As G7 leaders agreed to deep cuts in global greenhouse gas emissions, two new studies illustrate why we need five-year commitment cycles to achieve this goal.
The first study, by the U.S. National Oceanic and Atmospheric Administration and published in the journal Science, concludes that global warming has not “paused,” as some have argued. In fact, the rate of warming over the past 15 years was slightly higher than over the previous five decades.
A second study, by the London School of Economics, concludes that China’s greenhouse gas emissions will likely peak in 2025, a full five years before the stated target set during Chinese President Xi and U.S. President Obama’s landmark bilateral announcement last November.
These two analyses remind us that we have no time to pause on raising ambition, and no need to fear more regular government commitments designed to increase ambition. The frequency and review of commitments—the so-called “ratchet mechanism”—is a key issue being debated at the UN climate talks now occurring in Bonn, Germany. At the heart of this debate is whether countries should negotiate new emissions reductions at five- or 10-year cycles.
We Mean Business and BSR support five-year cycles. Here’s why:
First, the ongoing release of intended national climate commitments, or INDCs, suggests a level of ambition consistent with 3 to 3.5°C, and locking this insufficient level of ambition in for the next 15 years would be irresponsible in the face of pervasive climate risks. Moreover, the negotiations currently operate in a chaotic system with each country choosing its own frequency of commitments. This gives business—those who must actually build a low-carbon economy—a sense of inconsistency and uncertainty.
Governments should commit to returning to the negotiating table every five years to ensure that they are aligning with science, harvesting the best available practices, capturing innovation, and progressively realizing our global goal of holding global warming below 2˚C. Governments could create the conditions for this approach by agreeing to strengthen targets in 2020, and by setting clear timetables for new commitments in five-year blocks from 2030 onward.
Second, a 10-year cycle underestimates the speed of low-carbon investment, technological innovation, and changes in production and consumption patterns. China is not alone in beating its targets. Indeed, the EU projects that it will exceed its current Kyoto Protocol goal of 20 percent reductions by 2020, by 4.5 percent.
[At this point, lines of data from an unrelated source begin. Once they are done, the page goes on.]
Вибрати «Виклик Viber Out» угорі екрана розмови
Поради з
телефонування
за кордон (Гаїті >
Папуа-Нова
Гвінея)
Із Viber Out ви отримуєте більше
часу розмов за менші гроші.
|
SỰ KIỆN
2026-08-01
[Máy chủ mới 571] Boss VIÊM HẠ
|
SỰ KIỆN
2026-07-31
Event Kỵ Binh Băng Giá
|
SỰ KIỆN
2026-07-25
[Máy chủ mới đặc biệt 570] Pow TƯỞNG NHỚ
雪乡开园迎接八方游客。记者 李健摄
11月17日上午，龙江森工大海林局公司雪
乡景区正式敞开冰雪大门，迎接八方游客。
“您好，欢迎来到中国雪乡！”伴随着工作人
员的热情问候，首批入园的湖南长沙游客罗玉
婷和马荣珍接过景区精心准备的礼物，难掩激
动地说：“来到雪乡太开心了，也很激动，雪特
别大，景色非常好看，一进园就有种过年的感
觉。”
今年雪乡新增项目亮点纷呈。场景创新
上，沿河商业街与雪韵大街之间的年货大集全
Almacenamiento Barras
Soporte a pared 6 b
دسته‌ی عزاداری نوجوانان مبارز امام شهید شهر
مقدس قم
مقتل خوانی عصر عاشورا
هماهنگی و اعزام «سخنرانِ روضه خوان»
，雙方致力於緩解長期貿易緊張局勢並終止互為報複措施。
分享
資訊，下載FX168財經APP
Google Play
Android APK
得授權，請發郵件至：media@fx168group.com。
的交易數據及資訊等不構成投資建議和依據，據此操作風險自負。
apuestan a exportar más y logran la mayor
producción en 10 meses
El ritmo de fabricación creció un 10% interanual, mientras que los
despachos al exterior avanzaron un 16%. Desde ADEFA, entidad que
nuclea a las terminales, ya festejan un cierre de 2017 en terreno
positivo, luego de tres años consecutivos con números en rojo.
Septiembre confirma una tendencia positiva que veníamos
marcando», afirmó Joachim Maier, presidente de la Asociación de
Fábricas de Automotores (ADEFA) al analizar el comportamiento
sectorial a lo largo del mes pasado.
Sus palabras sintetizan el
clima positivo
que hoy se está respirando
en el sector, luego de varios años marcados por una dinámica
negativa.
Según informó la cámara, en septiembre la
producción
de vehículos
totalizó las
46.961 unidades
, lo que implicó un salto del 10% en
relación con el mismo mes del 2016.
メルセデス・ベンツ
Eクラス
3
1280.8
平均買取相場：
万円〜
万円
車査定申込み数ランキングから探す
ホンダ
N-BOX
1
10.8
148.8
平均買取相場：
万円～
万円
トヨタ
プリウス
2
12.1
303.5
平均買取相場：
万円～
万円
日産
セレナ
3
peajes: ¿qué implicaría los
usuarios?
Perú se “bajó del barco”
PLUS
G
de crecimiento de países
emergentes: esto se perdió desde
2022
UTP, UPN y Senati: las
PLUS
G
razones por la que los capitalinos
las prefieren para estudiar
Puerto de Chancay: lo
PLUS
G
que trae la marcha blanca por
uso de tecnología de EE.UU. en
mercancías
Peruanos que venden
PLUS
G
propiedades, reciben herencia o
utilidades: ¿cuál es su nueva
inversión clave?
By combining a long-term signal with shorter-term adjustments, government can provide both the long-term clarity and the short-term predictability necessary for business investment.
Speaking in Bonn on IKEA’s commitment to spend US$1 billion on emissions reductions and climate resilience over the next five years, Chief Sustainability Officer Steve Howard noted that a 10-year cycle will result in missed opportunities because “the low-hanging fruit grows back.” In the last five years, solar cells have fallen in price by 75 percent. With exponentially falling production costs, in four years, IKEA will have switched from selling no LED lighting at all, to selling only LED lighting.
Last weekend, We Mean Business asked G7 leaders to set a global objective for COP21 of net zero greenhouse gas emissions well before the end of the century. The G7 responded by emphasizing that deep cuts in emissions are required with a decarbonization of the global economy over the course of this century. The G7 has therefore taken the first step towards meeting our goal of holding global mean temperature rises below 2˚C.
While the G7 did not outline a plan on how to get us there, if governments establish five-year cycles of commitments that are aligned with the IPCC’s science assessments, all countries will be able to step forward together. This is the surest way to push the global emissions trajectory downward, avoid unmanageable climate risk, and capture the economic opportunities of a low-carbon future.